Les tourbières sont des zones humides oligotrophes. Elles stockent 30 % du carbone alors même qu’elles n’occupent que 3 % de la surface terrestre. A cet égard ce sont des milieux plus importants que les forêts.

Cinq pressions agissent contre la biodiversité : destruction et fragmentation des habitats, pollution, espèces exotiques envahissantes, surexploitation des ressources.
 

 

Les sites remarquables du futur PNR

COEUR va bientôt diffuser une liste de 32 sites d’intérêt sur le territoire. Quatre ont été présentés :

  • « Landes et bois humides d’Avaugour » (Taden) : on y trouve des espèces des landes, notamment cinq couples nicheurs d’Engoulvents.
  • « Marais noirs de Saint-Coulban » : une réserve créée et gérée par la Fédération départementale des chasseurs. Les premières actions, pour le retour de l’eau dans le marais asséché, visaient à faire venir les canards. Aujourd’hui on y trouve des Locustelles tachetées et des Phragmites aquatiques, deux petits passereaux an danger.
  • « Faluns du Quiou et Tréfumel » : les milieux calcaires sont rares en Bretagne. On y trouve des plantes intéressantes comme l’Orchis bouc, Papaver lecocquii, Senecio barbareifolius. Des hirondelles des rivages se sont installées dans les falaises des anciennes carrières. La fauche a permis l’installation de mantes religieuses et du criquet Chorthippus dorsatus.
  • « Polder de Lancieux-Ploubalay » : riches en orchidées sauvages au printemps et en Ophioglosse.
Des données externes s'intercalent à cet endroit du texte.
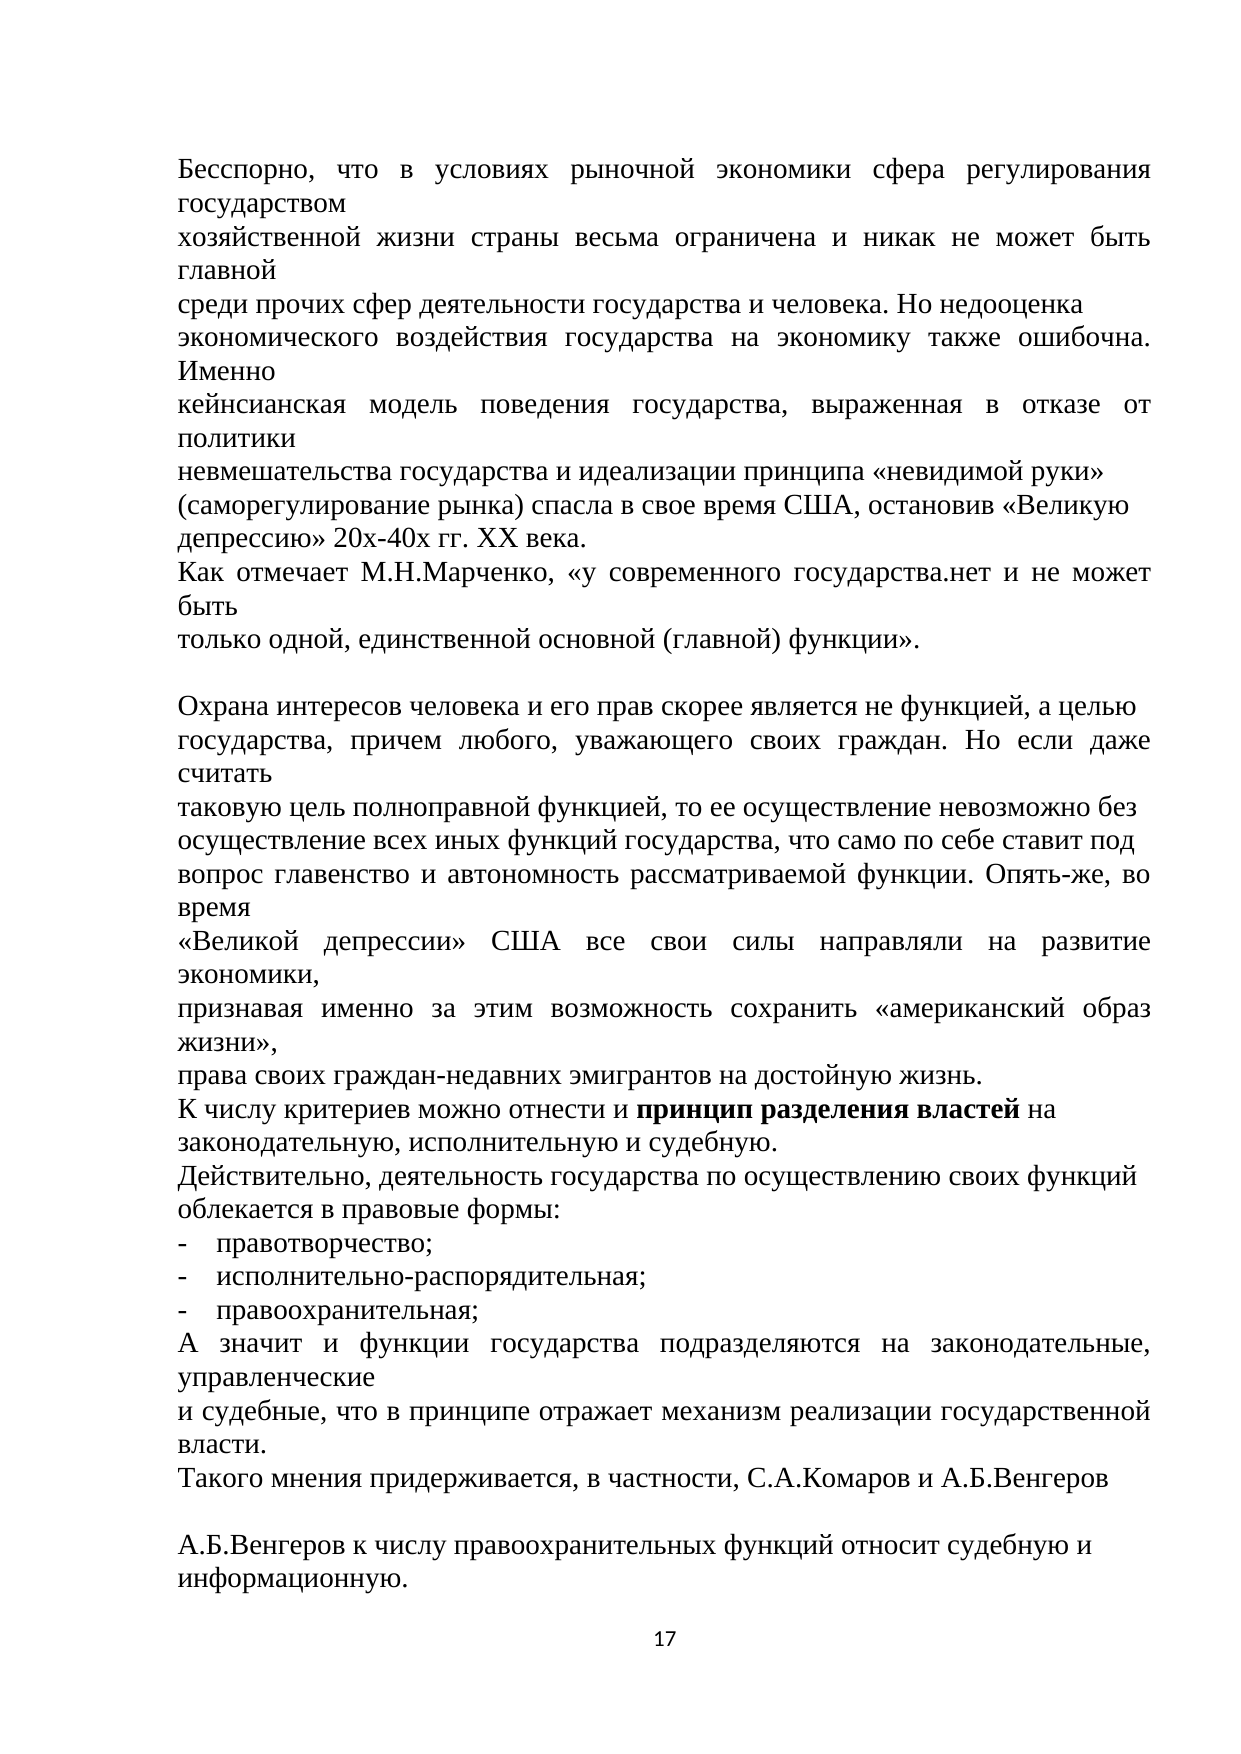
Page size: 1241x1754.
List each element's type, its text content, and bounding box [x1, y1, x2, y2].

Les autres milieux d’intérêts sont par exemple des plans d’eau à niveaux variables (où l’on pourrait trouver la Coléante subtile), des dunes ou même les bords de routes qui abritent d’autant plus d’insectes polinisateurs qu’on laisse les fleurs se développer.
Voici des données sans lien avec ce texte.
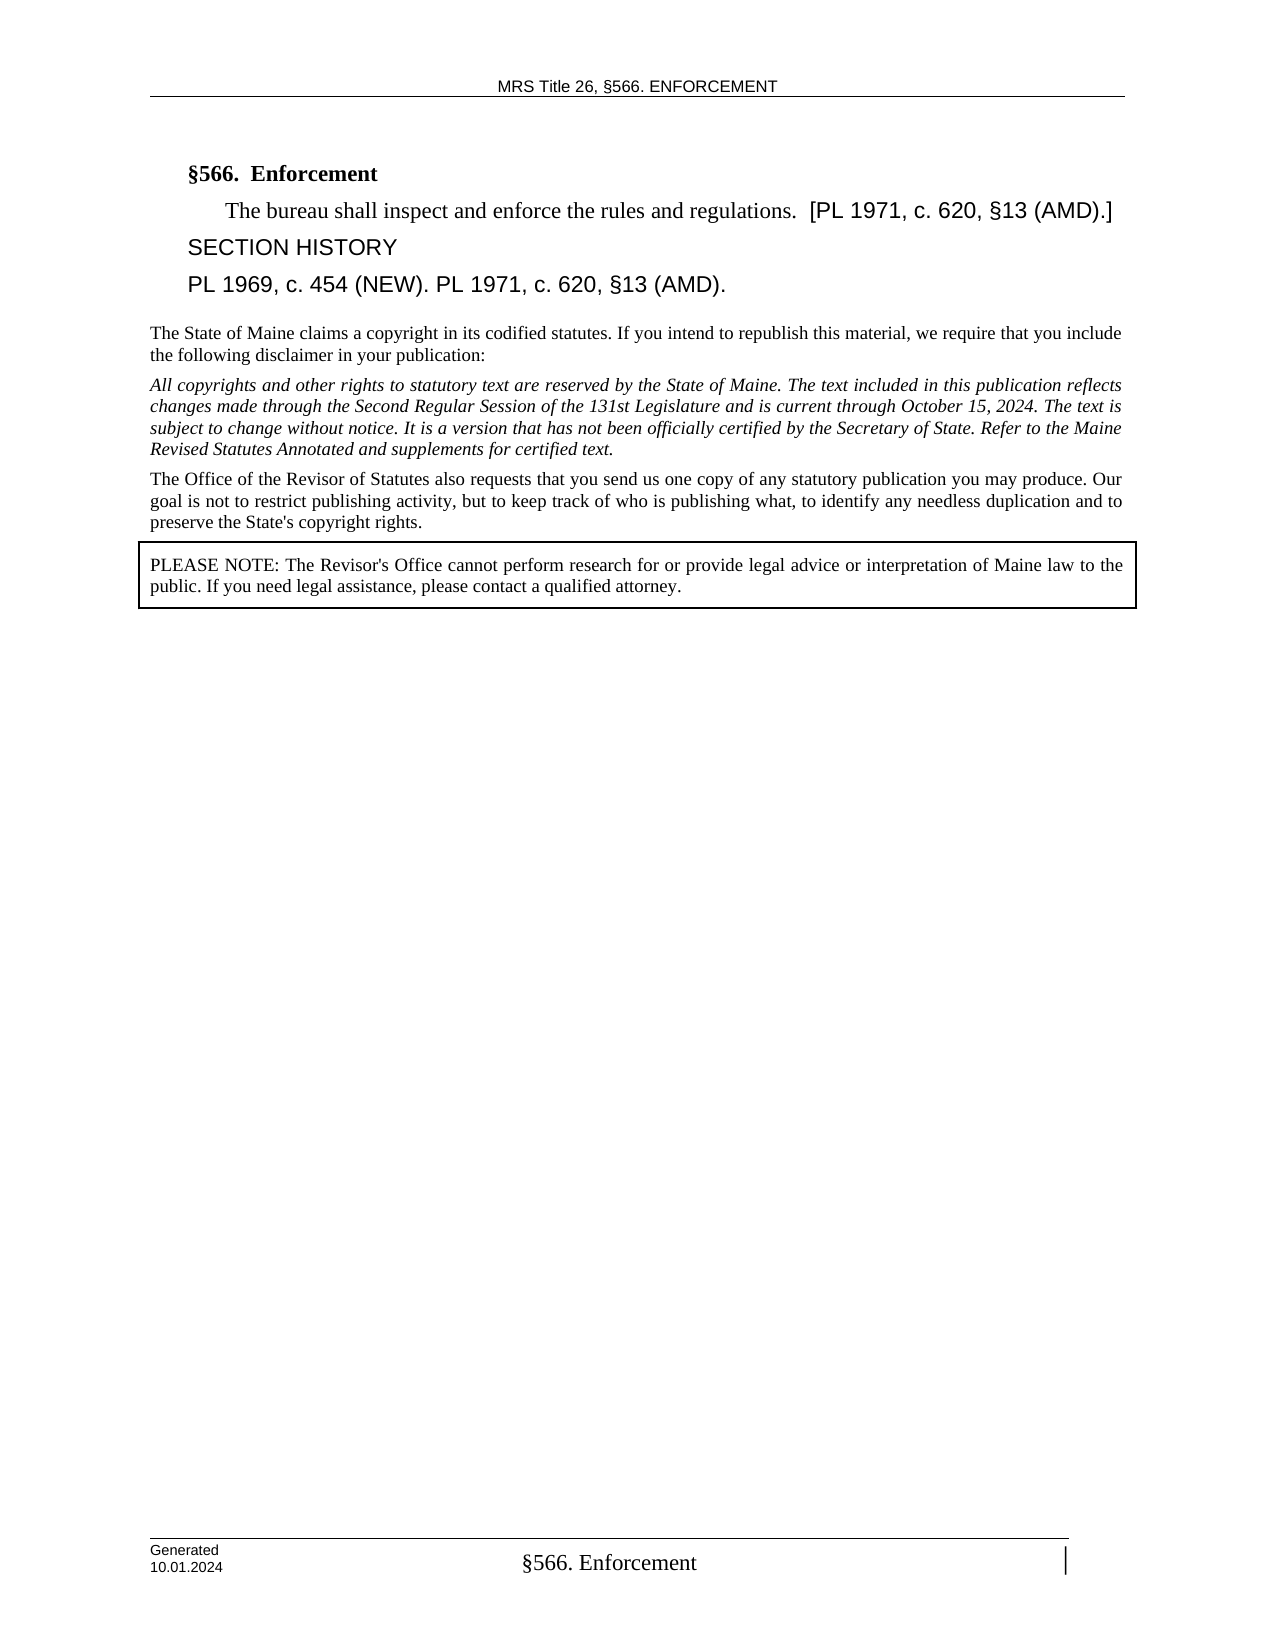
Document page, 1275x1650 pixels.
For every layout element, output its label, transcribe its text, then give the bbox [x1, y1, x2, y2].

text SECTION HISTORY [187, 234, 1125, 260]
text The bureau shall inspect and enforce the rules and regulations. [PL 1971, c. 620, §13 (AMD).] [187, 197, 1125, 224]
text All copyrights and other rights to statutory text are reserved by the State of Maine. The text included in this publication reflects changes made through the Second Regular Session of the 131st Legislature and is current through October 15, 2024 . The text is subject to change without notice. It is a version that has not been officially certified by the Secretary of State. Refer to the Maine Revised Statutes Annotated and supplements for certified text. [150, 374, 1125, 460]
text PL 1969, c. 454 (NEW). PL 1971, c. 620, §13 (AMD). [187, 271, 1125, 297]
text §566. Enforcement [187, 160, 1125, 187]
text The State of Maine claims a copyright in its codified statutes. If you intend to republish this material, we require that you include the following disclaimer in your publication: [150, 322, 1125, 365]
text PLEASE NOTE: The Revisor's Office cannot perform research for or provide legal advice or interpretation of Maine law to the public. If you need legal assistance, please contact a qualified attorney. [140, 543, 1135, 607]
text The Office of the Revisor of Statutes also requests that you send us one copy of any statutory publication you may produce. Our goal is not to restrict publishing activity, but to keep track of who is publishing what, to identify any needless duplication and to preserve the State's copyright rights. [150, 468, 1125, 533]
Le territoire compte quatre « arrêtés préfectoraux de protection du biotope » (interdiction d’exercer des activités, telles que chasse, promenade, cueillette ...).

  • Les galeries de la garde Guérin, un gîte à chauve-souris
  • le Golf de Saint-Briac, pour sa flore, ces deux sites sont sous la responsabilité de Vincent Bouche pour Bretagne-Vivante ;
  • le Tertre Corlieu/La Briantais à Lancieux
  • l’îlot de la Colombière, face à la pointe du chevet où nichent des Sternes caugek.

Sachant qu’un des rôles majeurs des PNR est de créer de nouveaux espaces NATURE sous protection forte dans leur périmètre d’action, le Tertre de Bandefer ne rentre pas dans les critères pour constituer une réserve nationale car la biodiversité qu’on y trouve est typique des milieux agricoles et assez fréquente.

La question est posée de savoir si les Espaces Naturels Sensibles (ENS), aires protégées des départements, et les sites du conservatoire du littoral et des rivages lacustres peuvent être considérés comme de la protection forte.